Toroidal orbifolds, destackification, and Kummer blowings up

TL;DR

This paper develops a functorial destackification process for toroidal DM stacks, introduces Kummer blowings up as a new class of modifications, and applies these to achieve functorial toroidal resolution of singularities.

Contribution

It constructs a maximal toroidal coarsening and a destackification functor for toroidal DM stacks, introducing Kummer blowings up for non-representable modifications.

Findings

Existence of a maximal toroidal coarsening with logarithmically smooth morphism.

Construction of a functorial destackification sequence leading to the coarse moduli space.

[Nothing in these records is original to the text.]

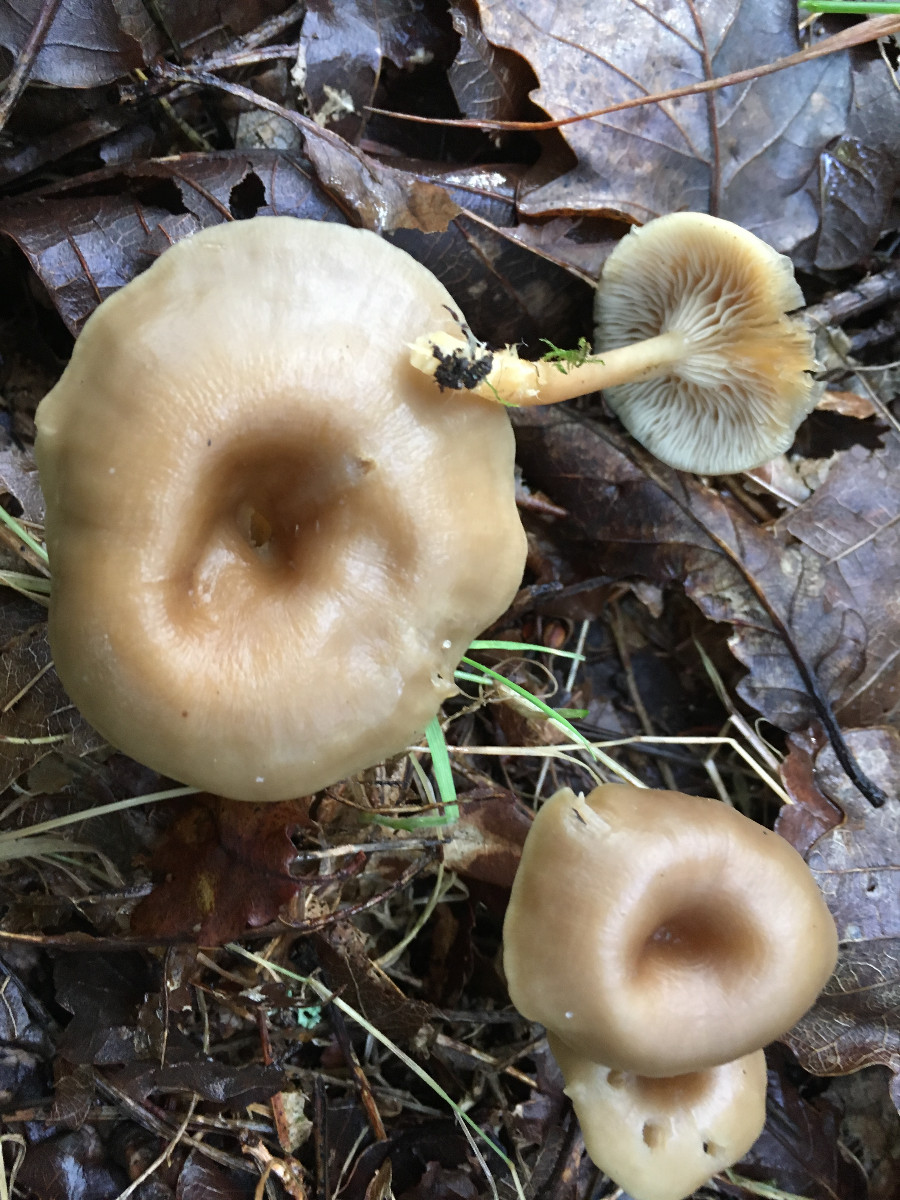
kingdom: Fungi
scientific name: Fungi
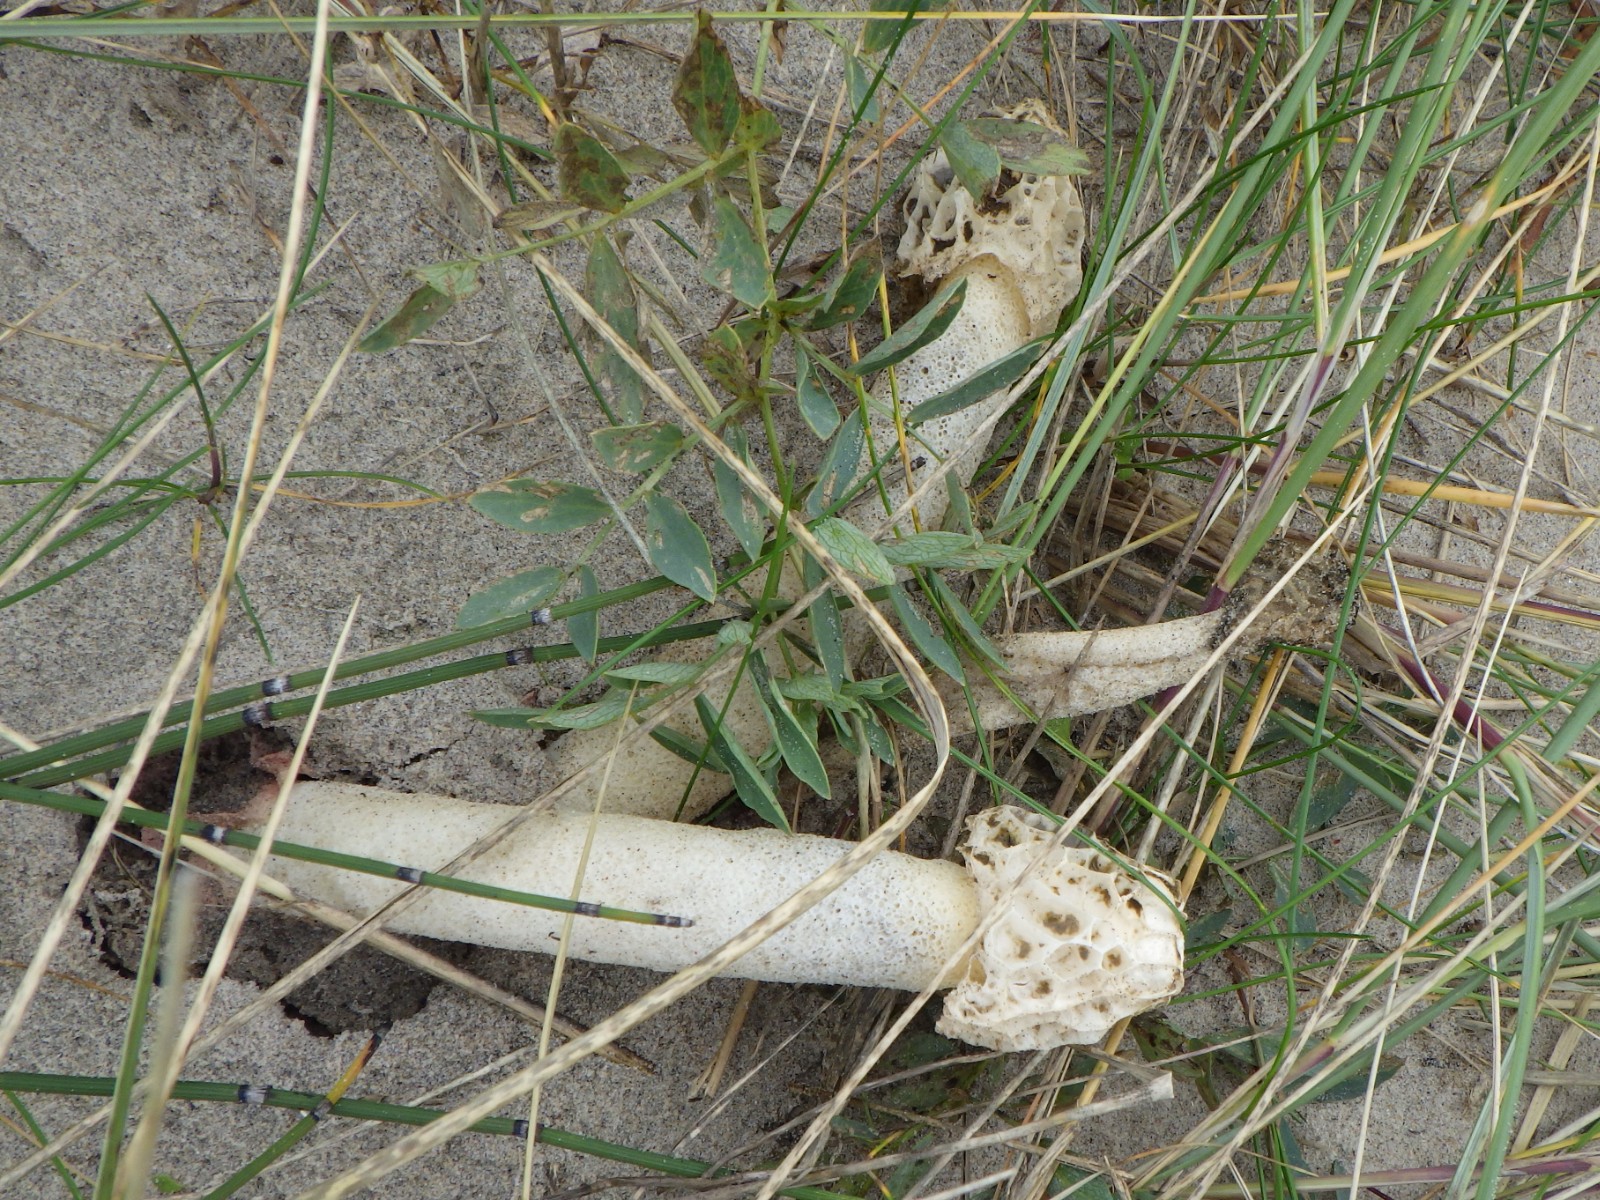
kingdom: Fungi
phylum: Basidiomycota
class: Agaricomycetes
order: Phallales
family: Phallaceae
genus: Phallus
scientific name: Phallus hadriani
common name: sand-stinksvamp
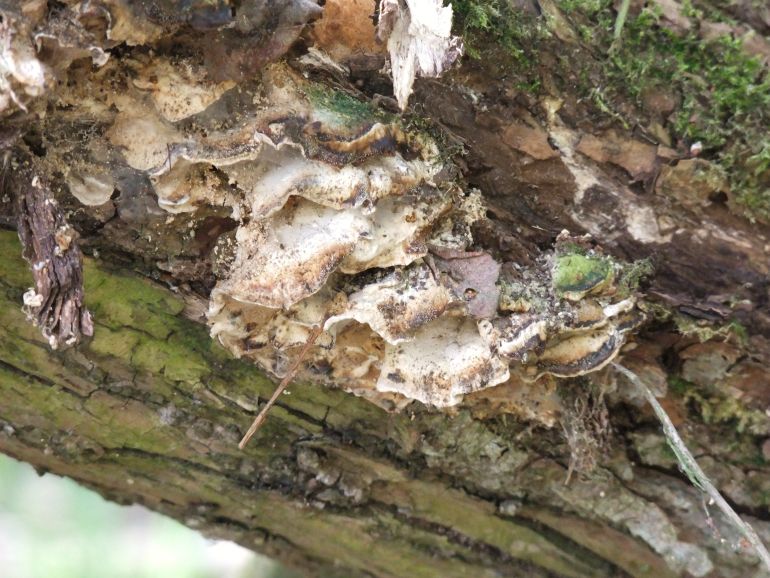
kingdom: Fungi
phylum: Basidiomycota
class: Agaricomycetes
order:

Introduction of Kummer blowings up as non-representable birational modifications.

Abstract

We show that any toroidal DM stack $X$ with finite diagonalizable inertia possesses a maximal toroidal coarsening $X_{tcs}$ such that the morphism $X\to X_{tcs}$ is logarithmically smooth. Further, we use torification results of [AT17] to construct a destackification functor, a variant of the main result of Bergh [Ber17], on the category of such toroidal stacks $X$. Namely, we associate to $X$ a sequence of blowings up of toroidal stacks $\widetilde{\mathcal{F}}_X\:Y\longrightarrow X$ such that $Y_{tc}$ coincides with the usual coarse moduli space $Y_{cs}$. In particular, this provides a toroidal resolution of the algebraic space $X_{cs}$. Both $X_{tcs}$ and $\widetilde{\mathcal{F}}_X$ are functorial with respect to strict inertia preserving morphisms $X'\to X$. Finally, we use coarsening morphisms to introduce a class of non-representable birational modifications of toroidal stacks called Kummer blowings up. These modifications, as well as our version of destackification, are used in our work on functorial toroidal resolution of singularities.